Chawls of Mumbai. Revisited.

In the Overview section in The Chawls of Mumbai: Galleries of Life (ImprintOne 2010), Sandeep Pendse, Neera Adarkar and Maura Finkelstein remark that “the current rulers [of India shining!] certainly prove themselves to be more ‘colonial’ in mentality than the white British. They too wish the ‘natives’ were not there, as citizens; that they would quietly perform their tasks and disappear into the woodwork”. The quote is lifted from Eunice de Souza’s 11 February Mumbai Mirror book review The “born in the USA” flunkeys of the present rulers emulate their masters unflinchingly. McDonalds and Dominoes, for instance, refuse to home-deliver their exorbitantly priced junk to denizens of the chawls in Girgaum at least to the best of my knowledge.
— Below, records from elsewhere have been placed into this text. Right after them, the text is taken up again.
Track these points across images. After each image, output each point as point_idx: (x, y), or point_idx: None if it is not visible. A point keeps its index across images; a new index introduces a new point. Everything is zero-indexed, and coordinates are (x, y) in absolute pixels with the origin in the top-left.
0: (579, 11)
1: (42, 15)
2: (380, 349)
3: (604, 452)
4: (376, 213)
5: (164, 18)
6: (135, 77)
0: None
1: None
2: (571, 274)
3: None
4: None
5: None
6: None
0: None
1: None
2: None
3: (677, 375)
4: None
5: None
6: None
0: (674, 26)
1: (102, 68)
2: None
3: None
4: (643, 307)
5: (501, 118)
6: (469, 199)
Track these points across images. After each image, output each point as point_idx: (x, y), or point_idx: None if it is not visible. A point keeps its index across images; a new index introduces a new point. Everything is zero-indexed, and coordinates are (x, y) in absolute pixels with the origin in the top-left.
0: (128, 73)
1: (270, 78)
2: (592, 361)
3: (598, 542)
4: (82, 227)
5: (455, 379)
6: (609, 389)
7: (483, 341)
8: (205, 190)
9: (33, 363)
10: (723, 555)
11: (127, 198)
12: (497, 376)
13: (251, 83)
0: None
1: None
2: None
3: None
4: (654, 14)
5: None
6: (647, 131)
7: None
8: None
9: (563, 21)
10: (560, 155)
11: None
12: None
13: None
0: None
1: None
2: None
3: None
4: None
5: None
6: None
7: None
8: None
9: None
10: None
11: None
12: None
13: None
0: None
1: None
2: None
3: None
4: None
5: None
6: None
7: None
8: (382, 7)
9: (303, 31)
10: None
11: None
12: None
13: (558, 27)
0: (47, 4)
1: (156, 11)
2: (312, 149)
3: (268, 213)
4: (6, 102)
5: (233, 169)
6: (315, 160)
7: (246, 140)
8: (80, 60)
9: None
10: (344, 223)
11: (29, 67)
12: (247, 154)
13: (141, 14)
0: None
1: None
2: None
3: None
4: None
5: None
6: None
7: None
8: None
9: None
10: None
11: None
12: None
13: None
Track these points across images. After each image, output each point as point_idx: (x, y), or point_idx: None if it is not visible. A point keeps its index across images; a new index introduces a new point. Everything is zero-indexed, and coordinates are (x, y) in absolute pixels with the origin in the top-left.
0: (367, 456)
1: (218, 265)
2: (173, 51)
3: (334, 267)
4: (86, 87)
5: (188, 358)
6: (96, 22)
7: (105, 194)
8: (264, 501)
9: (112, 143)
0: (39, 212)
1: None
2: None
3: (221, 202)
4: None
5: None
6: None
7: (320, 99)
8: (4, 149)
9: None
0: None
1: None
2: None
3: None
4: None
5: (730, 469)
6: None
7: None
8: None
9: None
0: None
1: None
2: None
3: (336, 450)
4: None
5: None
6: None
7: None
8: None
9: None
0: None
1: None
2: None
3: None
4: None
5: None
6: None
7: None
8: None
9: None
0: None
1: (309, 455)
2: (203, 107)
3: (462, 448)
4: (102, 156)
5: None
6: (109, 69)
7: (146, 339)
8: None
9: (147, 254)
This is ironical considering the fact that the delivery persons probably hail from a chawl or, even worse, a zoparpatti. Apart from “warehousing people”, meaning ordinary folks, the Mumbai chawls have also been accused of “warehousing criminals”. For instance, there is the Dagdi Chawl, literally a chawl built with stone, at Saat Rasta, Byculla. It used to be the fortress of Arun Gawli, formerly an MLA and currently a resident of the Arthur Road Jail. As far as “warehousing future cinema stars” is concerned, there is “Jumping Jack” Jeetendra – who claims to have been a Diwali kandeel (lantern) making champion in his childhood – from the chawl abutting the Girgaum Portuguese Church near Central Cinema and Rajesh Khanna from a chawl in Thakurdwar. Contrary to the rumours you may have heard, Lohar Chawl is not a building where ironsmiths reside but an area close to Crawford Market where you can shop for mainly electrical goods but also a lot else besides. The Purple Foodie confesses to having found her blow torch at Saria Steel in Lohar Chawl, in fact.